Jack’s Hardware, located on Packard Street, always has interesting signs. After receiving a shipment of soil
at the turn of the season: “Yep that is dirt, not rock salt.” After the closing of Borders: “Buy Local or Bye Local.”

Mitch Albom wrote a pretty nostalgic piece about the loss of the Michigan bookseller. I agree with Albom that today’s cult of instant gratification ensures that reading books is simply not high on the priority list these days, with wide varieties of entertainment found on the television and computer — Netflix for the former, Facebook for the latter. Borders has been done in by online booksellers and products like e-readers. A co-worker recently hawked its benefits: “But it’s so easy to hold! And so is turning the pages, and they actually even look like the ones in a book!”

I’m sorry, but are we so lazy that we can’t physically hold onto and turn the pages of a book? Call me Arnold, but leafing through actual pages doesn’t especially try my strength. Granted, e-readers do seem to be convenient in some ways, and I’ll admit I’ve briefly imagined myself owning such a gadget. As my coworker says — “You can take it anywhere!”

But then again, I’m pretty sure you can take a real book pretty much anywhere too. Hey, maybe even more places (i.e. the bathtub).

The only reason e-readers are popular at all is because they’re another useless gadget that people didn’t think they needed. Electronic readers attempt to create a niche and then fill it — they want you to suddenly notice the “inconvenience” and “hassle” of books. It reminds me of those infomercials for making perfect pancakes, or doughnuts, or what have you — the e-reader is essentially the critical kitchen item that will fix the cooking problems you never knew you had. I won’t even go into all the nasty complications that come from ownership of e-books. One fun fact: as the technology develops, file formats can and will become inaccessible over time.
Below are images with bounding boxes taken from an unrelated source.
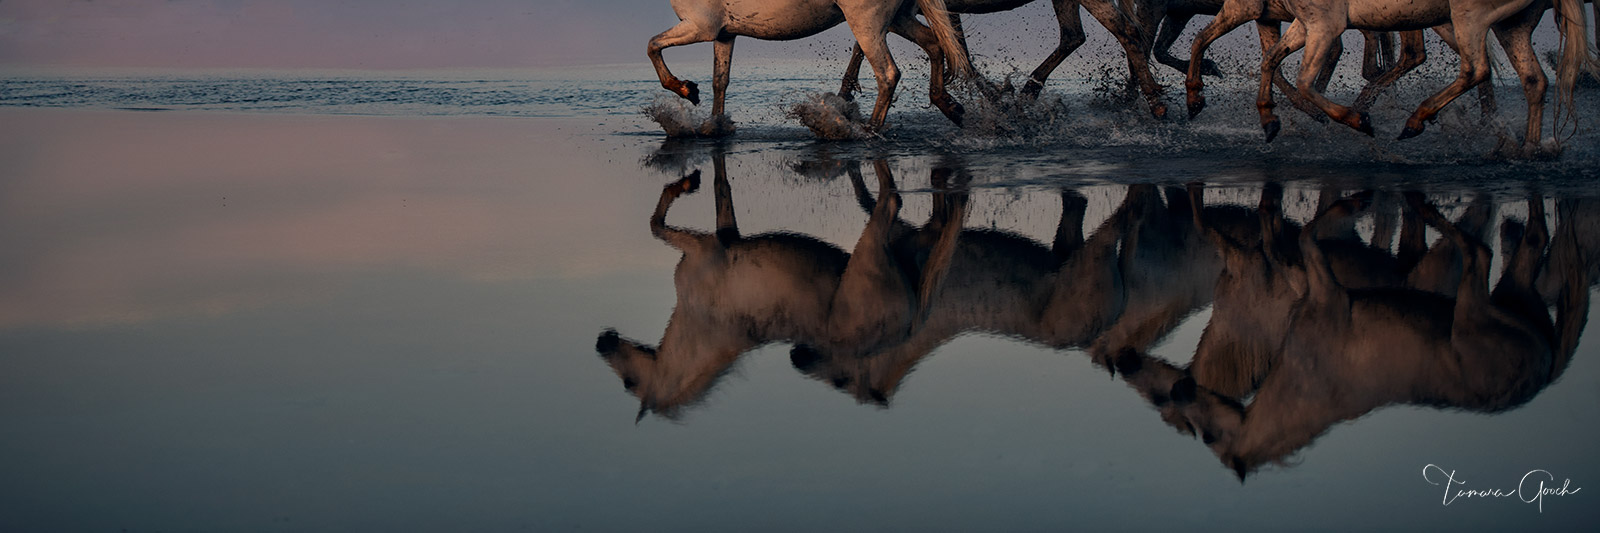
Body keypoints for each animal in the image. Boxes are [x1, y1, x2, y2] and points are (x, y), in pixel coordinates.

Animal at [646, 0, 972, 132]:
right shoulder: (724, 35)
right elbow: (720, 81)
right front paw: (715, 125)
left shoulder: (700, 27)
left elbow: (652, 45)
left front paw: (685, 89)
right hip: (899, 18)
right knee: (934, 43)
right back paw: (949, 106)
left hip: (868, 25)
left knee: (888, 74)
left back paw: (867, 131)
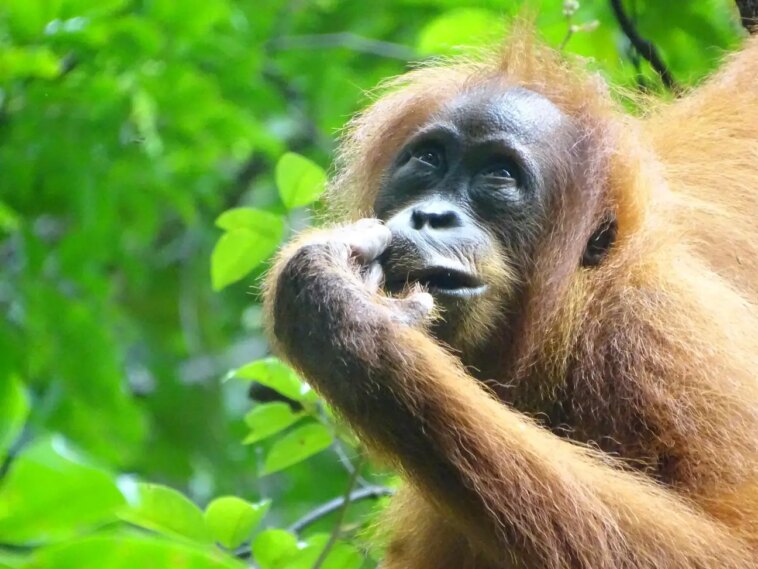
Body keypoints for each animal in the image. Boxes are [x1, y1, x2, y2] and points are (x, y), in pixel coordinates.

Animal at [262, 23, 758, 569]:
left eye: (497, 176)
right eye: (428, 159)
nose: (431, 215)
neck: (569, 320)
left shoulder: (663, 344)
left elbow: (736, 544)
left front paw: (345, 320)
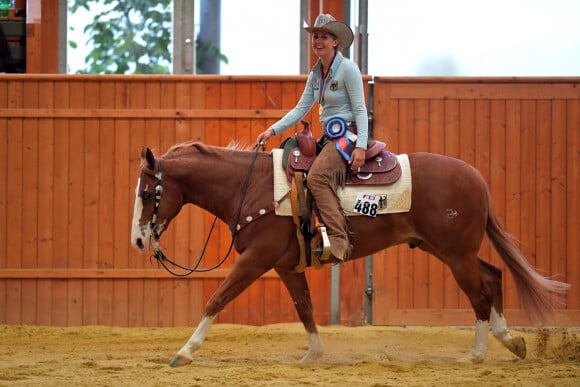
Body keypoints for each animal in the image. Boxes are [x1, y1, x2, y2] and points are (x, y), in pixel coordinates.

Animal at [129, 141, 568, 366]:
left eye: (148, 193)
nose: (138, 241)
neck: (251, 186)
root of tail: (476, 177)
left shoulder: (255, 258)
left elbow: (217, 298)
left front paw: (184, 351)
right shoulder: (286, 266)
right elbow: (304, 307)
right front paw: (314, 354)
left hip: (456, 254)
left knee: (479, 292)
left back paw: (477, 354)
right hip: (445, 249)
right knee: (494, 275)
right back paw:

Though I certainly hate the e-reader, it isn’t the sole slayer of the noble animal that was Borders. Jeff T. Wattrick, a writer on the blog MLive, criticized Albom for not mentioning the decline of libraries. As Wattrick points out, both the Troy and Highland Park libraries closed their doors this year. Josie Parker, director of the Ann Arbor District Library, reveals on her blog that millages are being redirected, taking taxpayers’ dollars through a loophole and out the door.

So as the “big-box” bookstores close their doors and companies begin liquidating, I wonder if people will notice, or care. Mitch Albom criticizes our generation for failing to “snap up the latest great read – unless there’s a certain vampire or wizard attached.” An Associated Press article also points a finger “to a new generation of readers who’d rather browse on an electronic book or tablet computer than turn the page of a paperback.” Ouch.

I protest the dewy-eyed reminiscing that blames my age group — if anything, the blame ought to go to adult customers who switched allegiances. The demographic with the money to buy a product is the elder one. I also protest the assertion that Wattrick makes — that the bookseller’s bankruptcy is not “a blow to literature.”

This situation requires more than a lament about the loss of “magic” and deserves more than a cynical blow-off. Sentimentality will not save the printed word, and the symptoms caused by instant gratification should not be brushed aside. Enough people need to possess the correct civic priorities — I mean, really owning them. It’s not enough to have one’s heart in the right place — people need to put their dollars and ballots in the right place as well. This means taking the time to go to a bookstore instead of ordering on Amazon and spending money on actual books instead of electrons.